« Voici l'heure du discours de Rosa, son chant du cygne. Mais qu'a-t-elle donc ?
Tous regardent ce petit bout de femme. Ils la regardent avec amour et émotion,
même ceux qui ne sont pas d'accord avec elle. Ils savent qu'elle est la flamme
qui brûle pour eux depuis des décennies. Elle est à présent épuisée, fragile. La
prison l'a affaiblie. Elle parle, elle est dans son élément. Elle dit toute la
vérité. Karl Liebknecht est assis parmi les délégués. La voix de Rosa Luxemburg
résonne, claire et précise... » En dehors de Berlin Alexanderplatz, toute
l'oeuvre d'Alfred Döblin reste pratiquement à découvrir.
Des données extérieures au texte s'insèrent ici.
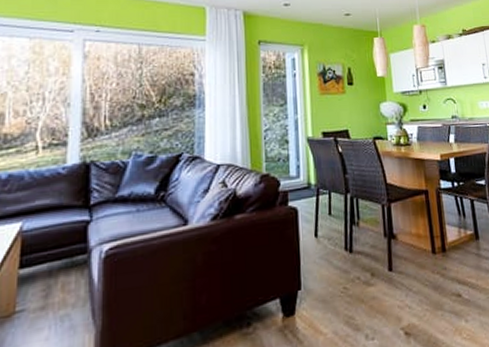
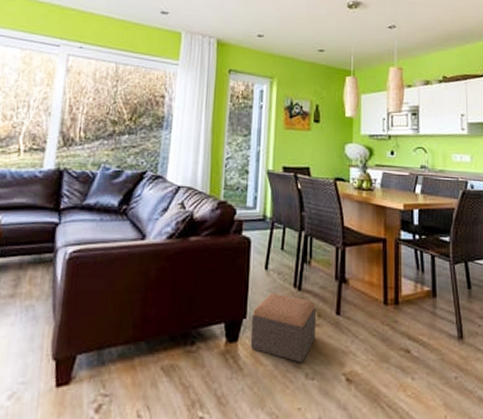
footstool: none [306,259,372,326] -> present [250,292,317,363]

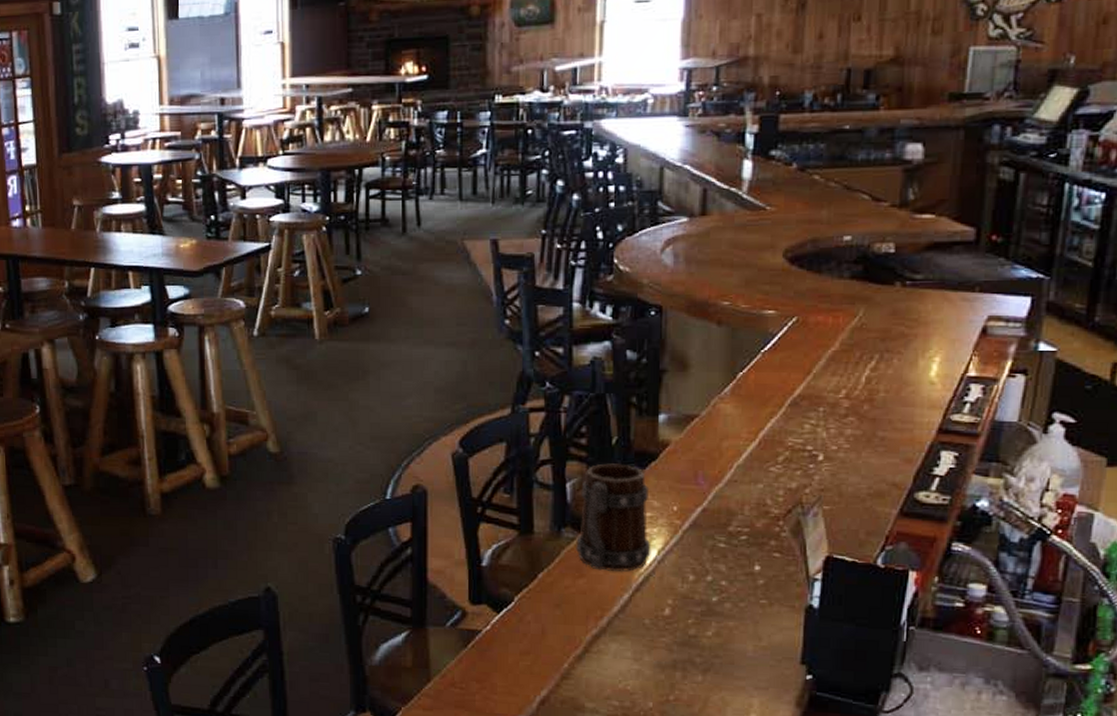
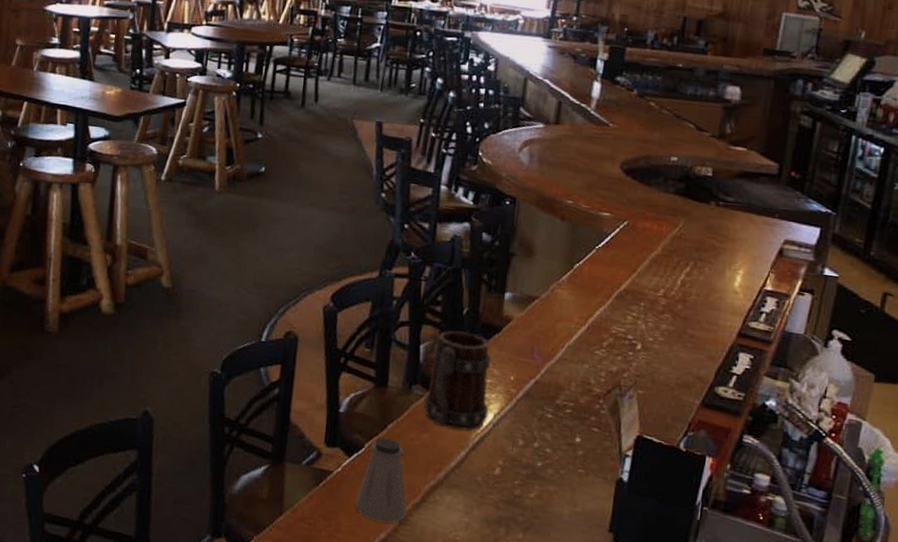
saltshaker: none [510,589,569,679] -> present [355,437,407,523]

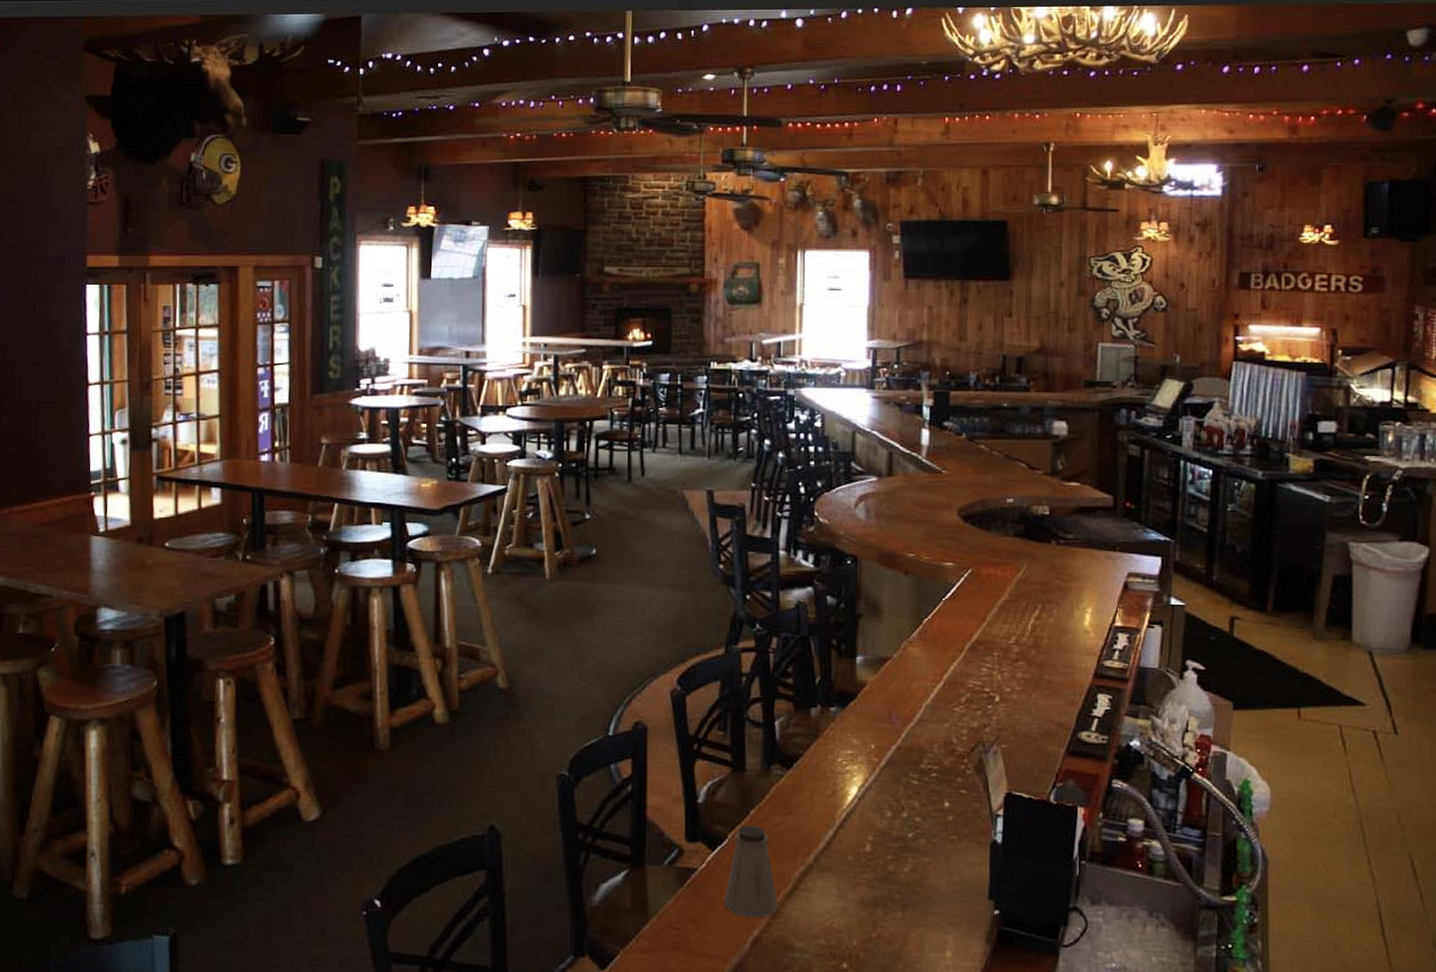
beer mug: present [423,331,492,431] -> none [784,702,853,809]

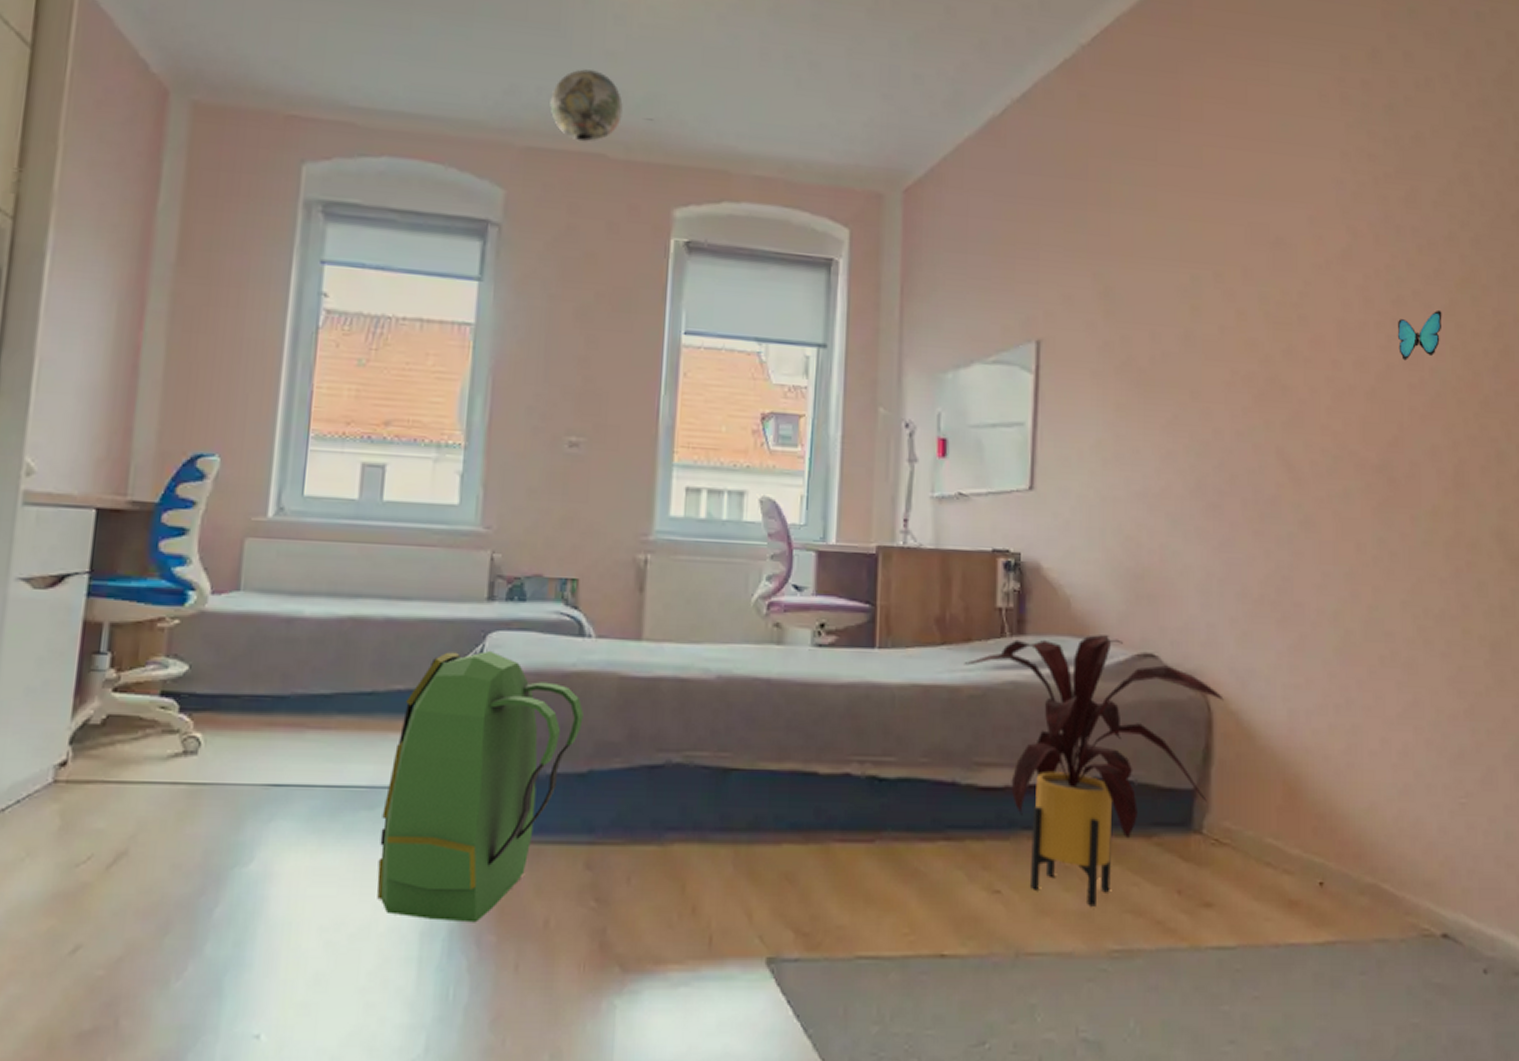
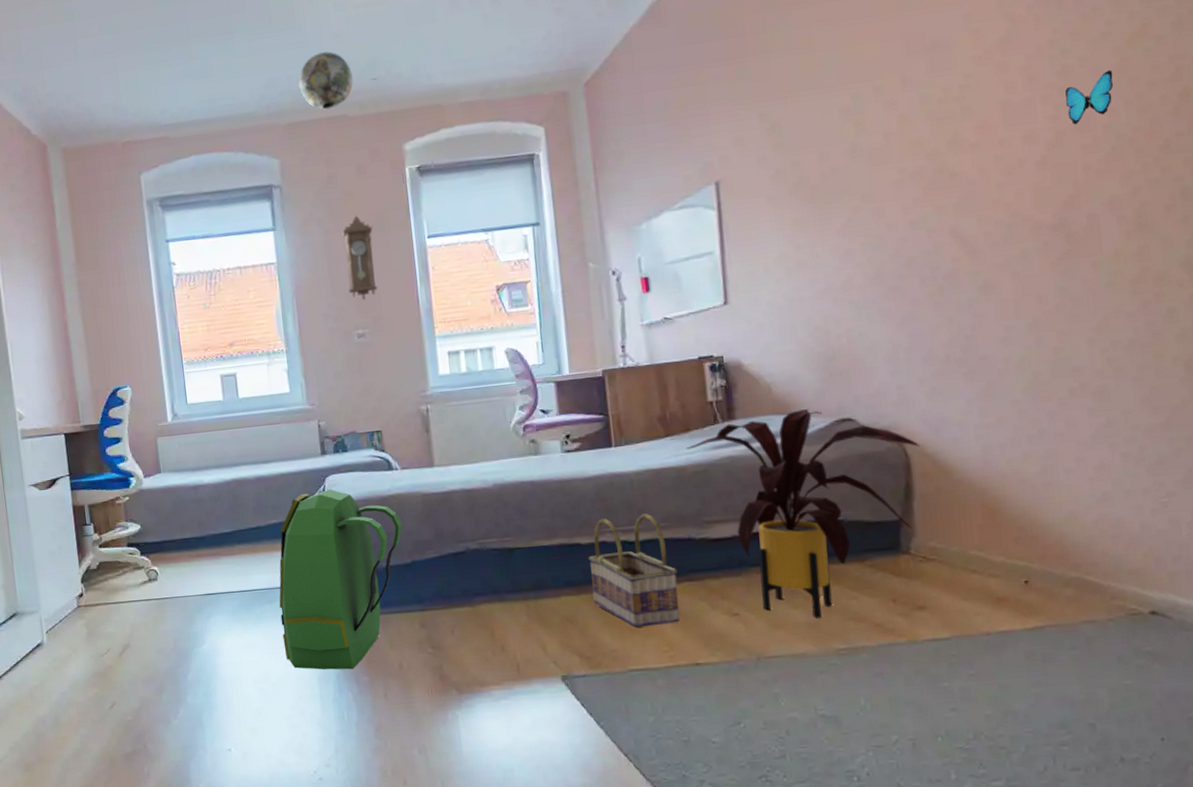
pendulum clock: none [567,285,615,398] -> present [342,215,378,300]
basket: none [823,742,933,898] -> present [588,513,680,628]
Écrit en 1942 depuis un
exil dont l'auteur ne peut espérer la fin tant le nazisme semble triompher, Karl
et Rosa donne le dernier acte de l'évanouissement d'un espoir : que l'ordre
ancien disparaisse avec la fin de la Grande Guerre. Personnages historiques et
de fiction se croisent ici pour rendre le drame de l'écrasement de la révolution
spartakiste, prélude funeste au siècle qui commençait.